Sementara itu, Direktur Prasarana Transportasi Jalan Toni Tauladan menambahkan, pihaknya akan memverifikasi aspek teknis dan memastikan pengalihan lokasi jembatan timbang tetap menjaga fungsi pengawasan angkutan barang.
Bupati Erwin Burase menegaskan, revitalisasi terminal dan pelabuhan merupakan bagian dari strategi memperkuat ekonomi rakyat.
Kabupaten Parigi Moutong memiliki jalur transportasi darat terpanjang di Sulawesi Tengah, dengan lebih dari 391 kilometer jalan nasional. Wilayah yang luas dan posisi strategis antarprovinsi menjadikan daerah ini memiliki potensi besar di sektor transportasi.
“Kami perlu memastikan bahwa setiap aset harus hidup dan memberi manfaat bagi masyarakat,” katanya.
Menurut Erwin, salah satu fokus utama pemerintah daerah adalah mengoptimalkan kembali Jembatan Timbang Toboli. Aset milik pemerintah pusat itu sejak diserahkan pada 2017 belum beroperasi karena keterbatasan lahan.

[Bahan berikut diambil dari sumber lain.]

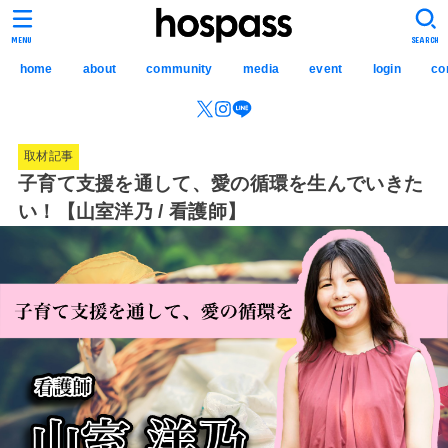
hospass media
MENU
SEARCH
home
about
community
media
event
login
co
取材記事
子育て支援を通して、愛の循環を生んでいきた
い！【山室洋乃 / 看護師】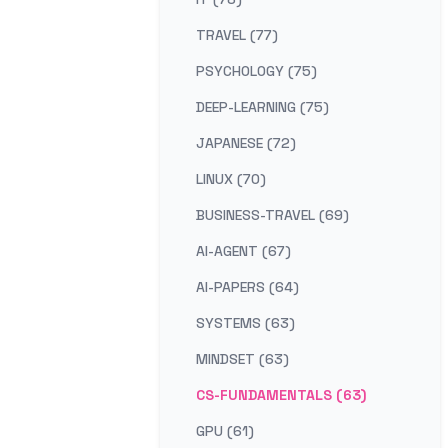
TRAVEL (77)
PSYCHOLOGY (75)
DEEP-LEARNING (75)
JAPANESE (72)
LINUX (70)
BUSINESS-TRAVEL (69)
AI-AGENT (67)
AI-PAPERS (64)
SYSTEMS (63)
MINDSET (63)
CS-FUNDAMENTALS (63)
GPU (61)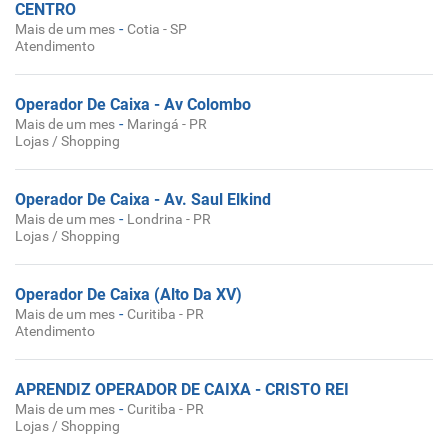
CENTRO
-
Mais de um mes
Cotia - SP
Atendimento
Operador De Caixa - Av Colombo
-
Mais de um mes
Maringá - PR
Lojas / Shopping
Operador De Caixa - Av. Saul Elkind
-
Mais de um mes
Londrina - PR
Lojas / Shopping
Operador De Caixa (Alto Da XV)
-
Mais de um mes
Curitiba - PR
Atendimento
APRENDIZ OPERADOR DE CAIXA - CRISTO REI
-
Mais de um mes
Curitiba - PR
Lojas / Shopping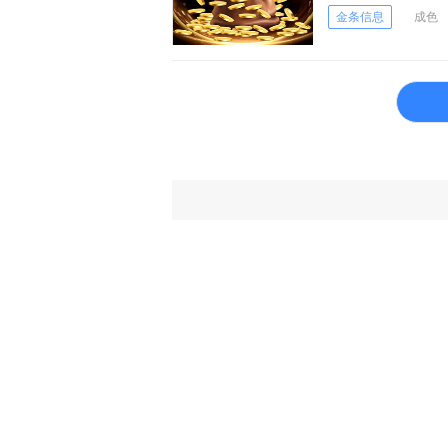
金条信息
成色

Ia mengusulkan agar jembatan timbang tersebut dialihfungsikan menjadi sentra oleh-oleh dan rest area bagi pelaku UMKM. Sebagai gantinya, lahan baru telah disiapkan di Kecamatan Tinombo.
Bupati juga menyoroti kondisi Terminal Toboli (tipe B) dan Terminal Mensung (tipe C) yang dinilai strategis untuk dikembangkan menjadi rest area terpadu. Kawasan tersebut akan dilengkapi pusat kuliner, taman edukasi transportasi, dan fasilitas penginapan bagi pengemudi serta wisatawan.

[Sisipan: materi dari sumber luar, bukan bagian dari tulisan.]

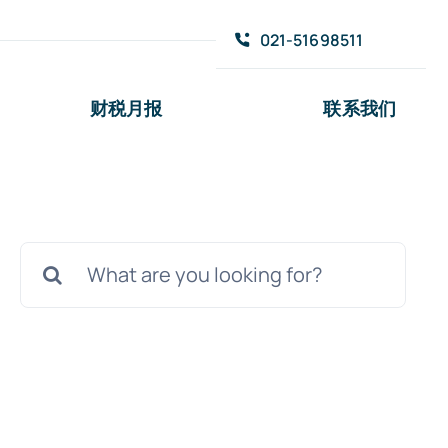
021-51698511
财税月报
联系我们
搜
索：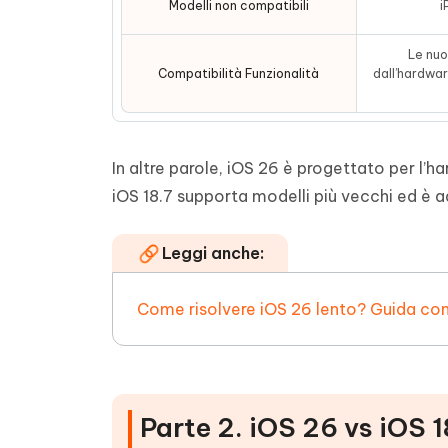
Modelli non compatibili
i
Le nuo
Compatibilità Funzionalità
dall’hardwar
In altre parole, iOS 26 è progettato per l
iOS 18.7 supporta modelli più vecchi ed è a
Leggi anche:
Come risolvere iOS 26 lento? Guida con 
Parte 2. iOS 26 vs iOS 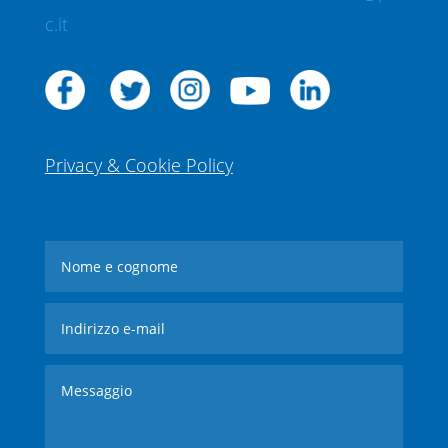
c.it
Privacy & Cookie Policy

Terminal Toboli yang memiliki luas 3,5 hektare direncanakan menjadi kawasan integrasi transportasi darat dan laut karena lokasinya berdekatan dengan Pelabuhan Penyeberangan Toboli.
Sementara itu, Terminal Mensung di Kecamatan Mepanga seluas 1,5 hektare akan difungsikan sebagai rest area jalur utara sekaligus pusat kuliner lokal.
“Kami ingin terminal tidak hanya menjadi tempat naik-turun penumpang, tapi juga pusat aktivitas ekonomi rakyat. Ini sejalan dengan semangat transformasi pelayanan publik di sektor transportasi,” jelas Bupati Erwin.
Langkah kolaboratif antara Kemenhub dan Pemkab Parigi Moutong ini menjadi bagian dari upaya pemerintah memperkuat konektivitas wilayah dan pemerataan ekonomi di Indonesia timur.